The shortage of housing for sale is expected to continue and keep pressure on the real-estate market. “It will take years to build our way out of the supply-and-demand imbalance that should keep home prices rising strongly this year despite higher rates,” said Robert Frick, corporate economist at Navy Federal Credit Union.

Affordability has worsened for home buyers since the start of the pandemic, with home prices surging across the U.S. The average rate on a 30-year fixed-rate mortgage was 3.92% as of Thursday, said mortgage finance giant Freddie Mac, the highest level since May 2019.

So far, rising mortgage-interest rates have hardly dented buyer demand, which still far outpaces supply, say market participants.

One reason is that rent prices are also rising quickly, so prospective first-time home buyers are reluctant to wait.

“People’s leases are coming due and they’re seeing just massive increases,” said Christopher Maher, chief executive of OceanFirst Financial Corp. in New Jersey. “That really squeezes the first-time home buyer.”

There were 860,000 homes for sale at the end of January, down 2.3% from December and down 16.5% from January 2021, NAR said. This is the lowest level on record since NAR began tracking total existing-home inventory in 1999. At the current sales pace, there was a 1.6-month supply of homes on the market at the end of January, also a record low.

The NAR tally of homes for sale includes properties that are under contract. Excluding pending sales, the inventory shortage is even steeper. In the four weeks ended Feb. 13, the number of active listings fell 27% from a year earlier to 447,000, according to real-estate brokerage Redfin Corp.

Nicole Bukszar-Lavelle and Thomas Lavelle struggled to find houses that met their criteria in the Cleveland area.

“There were maybe 11 houses at one time within our price range that fit our qualifications, and we had probably seen all of them, and none of them were anything spectacular,” Mrs. Bukszar-Lavelle said. “I was just hoping and praying something would pop up.”

The couple toured a three-bedroom house in Brunswick, Ohio, the day it went on the market and learned that seven other showings had already been scheduled. They put in an offer that day.

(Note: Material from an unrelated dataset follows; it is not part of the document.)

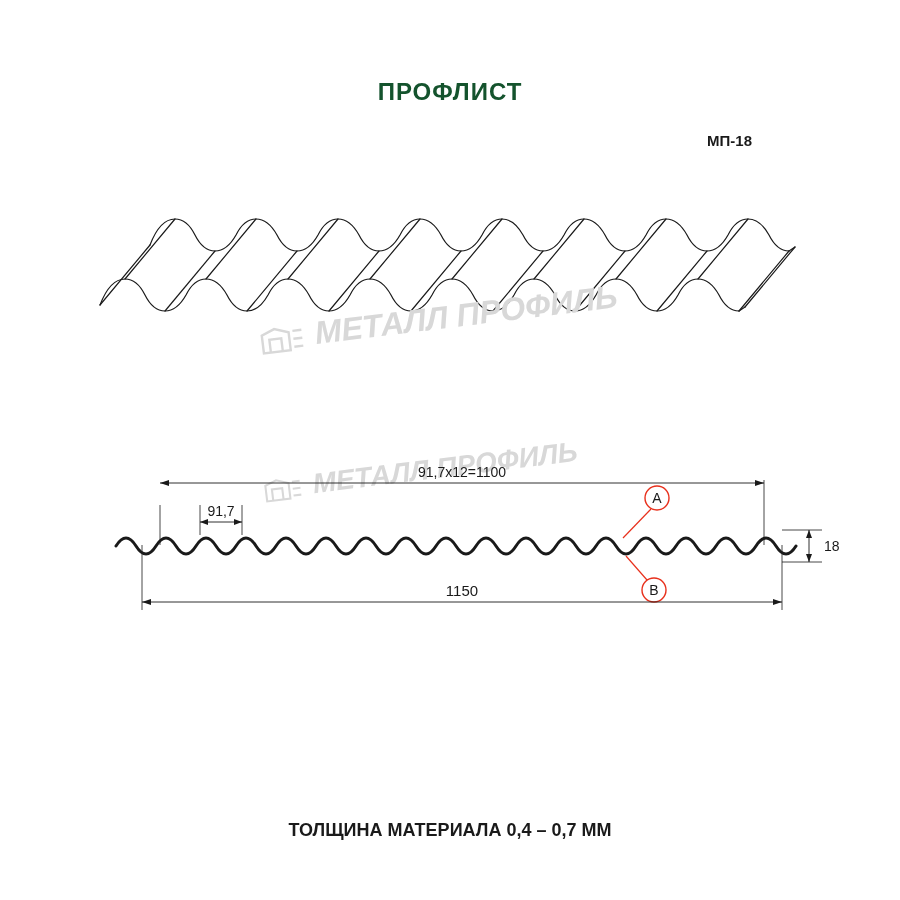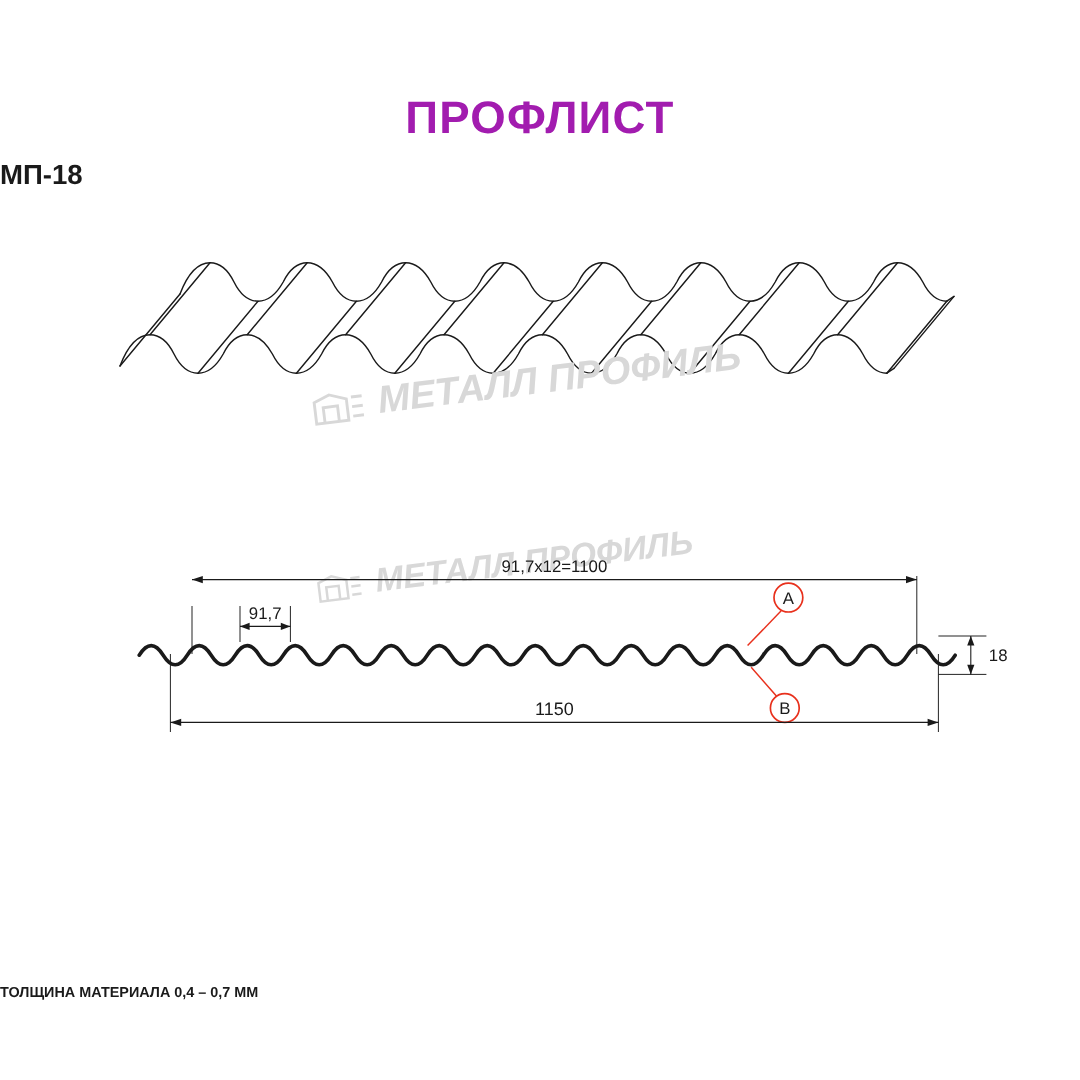"ПРОФЛИСТ" .title { color: #a21caf -> #14532d; font-size: 38px -> 24px }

“We immediately knew we had to jump on it. We couldn’t wait,” Mrs. Bukszar-Lavelle said. They beat out three competing offers and bought the house in January for $255,000. “I’m really excited,” she said.

The typical home sold in January was on the market for 19 days, unchanged from the prior month, NAR said.

The market is especially competitive at lower price points, where buyers with limited cash can be outbid by investors or cash buyers. About 27% of January existing-home sales were purchased in cash, up from 19% a year earlier, NAR said.

“There’s so little supply, and there’s a lot of money out there,” said Gregg Menell, a real-estate broker in Scarsdale, N.Y. “There are some [buyers] who have gotten so disheartened, because they’ve lost out on so many bidding wars, that some have just given up.”

The share of first-time buyers in the market fell to 27%, down from 33% a year earlier.

Existing-home sales rose the most month-over-month in the South, up 9.3%, and in the Northeast, up 6.8%.

Building activity has increased due to the strong demand, but builders have been slowed by supply-chain issues and labor shortages. A measure of U.S. home-builder confidence declined in February, the National Association of Home Builders said this week.

Housing starts, a measure of U.S. home-building, fell 4.1% in January from December, the Commerce Department said this week. Residential permits, which can be a bellwether for future home construction, rose 0.7%.